Words by Alastair James; picture courtesy of Human Rights Watch
Human rights campaigners have called for two transgender women arrested in Cameroon to be released from jail, saying the pair’s five-year prison term essentially amounts to “a death sentence.”
The women, Shakiro, formerly known as Njeuken Loic, and Patricia, formerly known as Mouthe Roland, were jailed on Tuesday (11 May) for five years under a law that bans same-sex relations.
Attitude has made the rare editorial decision to include the names Shakiro and Patricia have been processed under in Cameroon’s legal system, in order to raise greater awareness of their plight.
Shakiro and Patricia have also been fined 200,000 CFA francs (£260) each.
“It’s appalling and a setback for Cameroon.”
Neela Ghoshal, Associate Director, Lesbian, Gay, Bisexual, and Transgender Rights Program at the advocacy group Human Rights Watch, (HRW) says the pair were arrested in the city of Douala on 8 February for wearing female clothing.
“It’s appalling and a setback for Cameroon,” says Ghoshal.
“We’ve been watching Cameroon for 10 years now. We thought it had made some progress in ending what was a constant judicial harassment of LGBT people a decade ago. But in the last year it seems the country has been on a downwards spiral.
“They were at a restaurant and were wearing what is considered to be women’s clothing. The Gendarmes (police) who spotted them believed them to be women.
“These women did nothing to violate the law and no one should be prosecuted on the basis of their identity.
Ghoshal explains that in Cameroon there isn’t a strong understanding of what being transgender is.
“If you’re gender non-conforming there is a presumption you are gay.”
“This is a stain on Cameroon’s judiciary”, says Ghoshal, who argues the courts were determined to prosecute and have failed to uphold people’s basic rights.
“It’s a very threatening situation for the community. Everyone is feeling like they are at risk.”
“Their experience will be horrific and unimaginable.”
Cameroon is one of more than 30 countries in Africa that criminalise homosexuality.
The country’s penal code was updated in 2016 to state that anyone having “sexual relations with a person of the same sex” can be imprisoned for anywhere between six months and five years.

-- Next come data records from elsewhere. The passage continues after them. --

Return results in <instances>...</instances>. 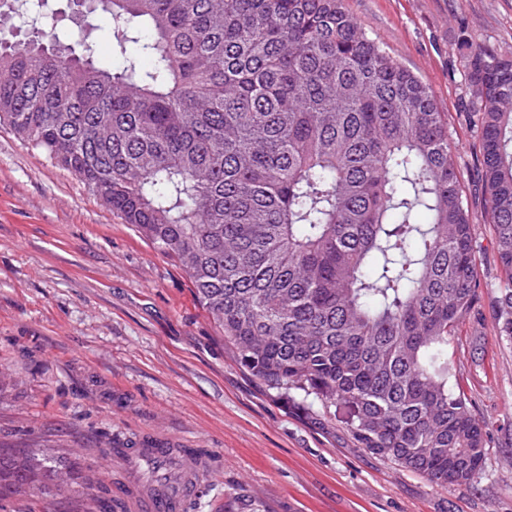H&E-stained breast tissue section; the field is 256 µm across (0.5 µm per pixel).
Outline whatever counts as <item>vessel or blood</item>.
Here are the masks:
<instances>
[{
  "label": "vessel or blood",
  "instance_id": "obj_1",
  "mask_svg": "<svg viewBox=\"0 0 512 512\" xmlns=\"http://www.w3.org/2000/svg\"><path fill=\"white\" fill-rule=\"evenodd\" d=\"M200 462L188 448L115 449L111 464L124 472L125 481L112 492L127 500L132 512H185L204 495Z\"/></svg>",
  "mask_w": 512,
  "mask_h": 512
}]
</instances>
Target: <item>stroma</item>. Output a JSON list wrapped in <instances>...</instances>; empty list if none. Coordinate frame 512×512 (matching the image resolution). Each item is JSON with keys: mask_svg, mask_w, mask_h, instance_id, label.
I'll return each mask as SVG.
<instances>
[{"mask_svg": "<svg viewBox=\"0 0 512 512\" xmlns=\"http://www.w3.org/2000/svg\"><path fill=\"white\" fill-rule=\"evenodd\" d=\"M367 36L427 83L480 247L479 303L454 336V389L486 424L484 463L440 487L357 447L345 408L303 409L251 377L180 264L122 224L69 170L0 125V444L47 448L73 482L0 512H88L85 481L117 482L115 448L161 443L209 459L188 512H512V343L484 224L479 142L457 62L461 32L512 56V0H343Z\"/></svg>", "mask_w": 512, "mask_h": 512, "instance_id": "stroma-1", "label": "stroma"}]
</instances>
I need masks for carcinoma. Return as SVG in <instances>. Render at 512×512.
<instances>
[{
	"mask_svg": "<svg viewBox=\"0 0 512 512\" xmlns=\"http://www.w3.org/2000/svg\"><path fill=\"white\" fill-rule=\"evenodd\" d=\"M49 2L0 0V124L180 263L252 377L346 405L357 447L437 486L470 481L487 432L448 337L479 299L478 246L432 89L342 0H73L112 32L115 69L91 33L76 55L47 27ZM458 54L512 343V58L468 35ZM68 481L0 451V497ZM85 495L119 512L109 484Z\"/></svg>",
	"mask_w": 512,
	"mask_h": 512,
	"instance_id": "cac0c4a2",
	"label": "carcinoma"
}]
</instances>
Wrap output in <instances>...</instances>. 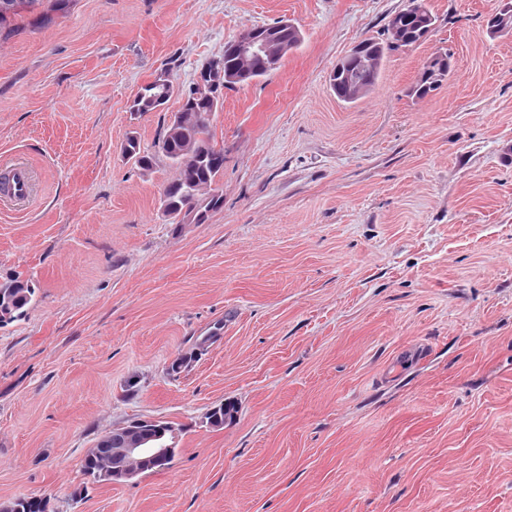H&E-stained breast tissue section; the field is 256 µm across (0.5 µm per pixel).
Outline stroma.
<instances>
[{
  "mask_svg": "<svg viewBox=\"0 0 512 512\" xmlns=\"http://www.w3.org/2000/svg\"><path fill=\"white\" fill-rule=\"evenodd\" d=\"M407 0H71L0 42V281L34 301L0 328V505L53 512H512V32L499 0H428L420 45L375 89L327 79ZM291 20L298 47L225 92L224 207L168 223L153 151L180 103L131 119L158 73L189 88L242 29ZM446 49L450 78L407 91ZM192 366L168 364L215 321ZM233 402L235 421L206 424ZM171 422L169 469L84 475L96 438ZM34 192V185L29 170L25 166L12 168V176L6 191L0 192L2 200L26 202ZM50 501L40 496H22L10 501L1 508L3 512H47Z\"/></svg>",
  "mask_w": 512,
  "mask_h": 512,
  "instance_id": "stroma-1",
  "label": "stroma"
}]
</instances>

Ghoshal says the women have been charged with attempted homosexual conduct, public indecency, and for failing to carry their national identity cards. The latter she says, “is a very minor infraction.”
She also says the two have already been subjected to abuse and death threats during their arrest and subsequently in an overcrowded prison, which Neela has experienced herself.
“They are horrific… Their experience will be horrific and unimaginable.”
“This is essentially a death sentence…”
“… some of the most horrific stories I hear.”
According to HRW and The International Lesbian, Gay, Bisexual, Trans and Intersex Association police forces in the African state have been increasingly arresting people over the last year, including a 17-year-old boy for alleged gender non-conformity, and have exacted cruel punishments, such as forced anal examinations, on some.
HRW says up to 24 LGBTQ people have been arrested, threatened and assaulted since February.
Writing for BBC News, Ben Hunte, who was the BBC’s first LGBT correspondent (but is now the West Africa Correspondent) says the abuses taking place in the country are “consistently some of the most horrific stories I hear.”
Lawyers for the two say they are appealing the verdict over a lack of evidence Shakiro and Patricia had committed homosexual acts.
Given the charges, which Neela argues are unsubstantive, she’s hopeful the sentences can be overturned.
Attitude has contacted representatives for Shakiro and Patricia for comment.